The second is a streaming fix. A large streaming response to a slow client, a chunked Server-Sent Events stream or a big static file, could be silently truncated, the client left with a partial body and no closing chunk. It happened when the network applied backpressure, eased it, then re-applied it while the server was still flushing buffered chunks: the chunks not yet sent were dropped instead of held back. Both now keep buffered chunks queued until they can actually go out, and a response held back by backpressure finishes once the connection drains.

Office Hours

Office Hours on June 8, with Adrian and me this time. We opened catching up, then the conversation wandered the way it does: GPUs, Vulkan and OpenGL, MQTT, and a crazy reference-capability naming scheme from Adrian.

Pony Development Sync

Most of the June 10 Pony Development Sync (recording) was a pass through the review queue, with one larger design conversation up front: the Pointer/UnsafePointer split from above. The team agreed on a couple of rules for UnsafePointer. It shouldn’t be returned from a public interface, and it should be null-checked whenever you receive one. The implementation already handles that null safety through the existing box methods, so that part mostly codifies what we already do.

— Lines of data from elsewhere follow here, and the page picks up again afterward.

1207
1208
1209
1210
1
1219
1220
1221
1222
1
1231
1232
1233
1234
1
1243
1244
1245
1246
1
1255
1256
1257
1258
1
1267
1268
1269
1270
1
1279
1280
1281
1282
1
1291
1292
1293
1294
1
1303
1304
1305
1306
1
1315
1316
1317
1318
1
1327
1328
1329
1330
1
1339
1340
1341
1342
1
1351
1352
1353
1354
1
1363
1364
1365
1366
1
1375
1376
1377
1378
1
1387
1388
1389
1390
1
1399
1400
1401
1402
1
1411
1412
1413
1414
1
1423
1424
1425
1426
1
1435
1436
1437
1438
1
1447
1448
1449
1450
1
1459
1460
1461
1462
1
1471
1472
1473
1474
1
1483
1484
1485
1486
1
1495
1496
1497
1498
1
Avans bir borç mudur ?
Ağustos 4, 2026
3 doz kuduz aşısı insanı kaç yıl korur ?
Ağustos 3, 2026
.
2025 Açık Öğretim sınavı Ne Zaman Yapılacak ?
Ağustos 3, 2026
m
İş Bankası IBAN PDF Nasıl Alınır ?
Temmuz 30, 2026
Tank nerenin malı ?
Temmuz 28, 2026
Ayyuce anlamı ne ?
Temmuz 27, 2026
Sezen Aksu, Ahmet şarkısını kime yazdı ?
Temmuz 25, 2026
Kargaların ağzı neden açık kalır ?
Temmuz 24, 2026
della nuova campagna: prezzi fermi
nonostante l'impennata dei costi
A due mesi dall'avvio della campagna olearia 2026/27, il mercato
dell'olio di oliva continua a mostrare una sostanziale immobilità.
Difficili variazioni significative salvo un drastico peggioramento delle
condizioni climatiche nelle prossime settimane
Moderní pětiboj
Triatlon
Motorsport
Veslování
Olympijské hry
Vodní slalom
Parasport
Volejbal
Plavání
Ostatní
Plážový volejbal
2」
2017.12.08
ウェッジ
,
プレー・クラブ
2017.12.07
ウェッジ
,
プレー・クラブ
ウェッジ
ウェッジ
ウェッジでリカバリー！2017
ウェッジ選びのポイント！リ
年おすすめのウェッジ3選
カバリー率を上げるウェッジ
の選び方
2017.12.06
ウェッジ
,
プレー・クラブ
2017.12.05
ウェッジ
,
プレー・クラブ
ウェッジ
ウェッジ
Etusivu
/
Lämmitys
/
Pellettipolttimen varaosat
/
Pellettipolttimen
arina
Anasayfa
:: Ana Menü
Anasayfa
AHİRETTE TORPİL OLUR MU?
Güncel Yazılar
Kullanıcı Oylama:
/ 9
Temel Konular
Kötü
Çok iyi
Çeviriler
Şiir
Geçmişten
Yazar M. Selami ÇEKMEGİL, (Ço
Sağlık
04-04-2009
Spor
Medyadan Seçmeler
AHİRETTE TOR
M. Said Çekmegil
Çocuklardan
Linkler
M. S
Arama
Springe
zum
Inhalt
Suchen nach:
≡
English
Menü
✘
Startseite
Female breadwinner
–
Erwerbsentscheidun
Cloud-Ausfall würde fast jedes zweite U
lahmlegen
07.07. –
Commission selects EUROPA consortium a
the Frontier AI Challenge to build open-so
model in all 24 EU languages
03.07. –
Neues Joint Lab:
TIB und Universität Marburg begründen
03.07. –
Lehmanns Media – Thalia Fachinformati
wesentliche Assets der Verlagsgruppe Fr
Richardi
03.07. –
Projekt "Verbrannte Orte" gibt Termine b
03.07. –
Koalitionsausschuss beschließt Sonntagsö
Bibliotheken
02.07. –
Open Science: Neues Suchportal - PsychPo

From there it was the queue, all three mine. PR #5420 fixes the intermittent crashes we’d been hitting when compiling on multiple threads at once. The next two sit on opposite sides of the same corner of the language. PR #5423 starts rejecting self-referential iftype constraints inside lambdas and object literals, which had been compiling silently when they never should have. PR #5443, from the same root cause, fixes the other direction: a valid iftype condition in a lambda or object literal could be wrongly rejected, and a local binding in its then branch could crash the compiler. Last on the agenda was rfcs issue 232, on allowing optimization options when using ponyc. We didn’t get to it. That one gets its own time in a future sync.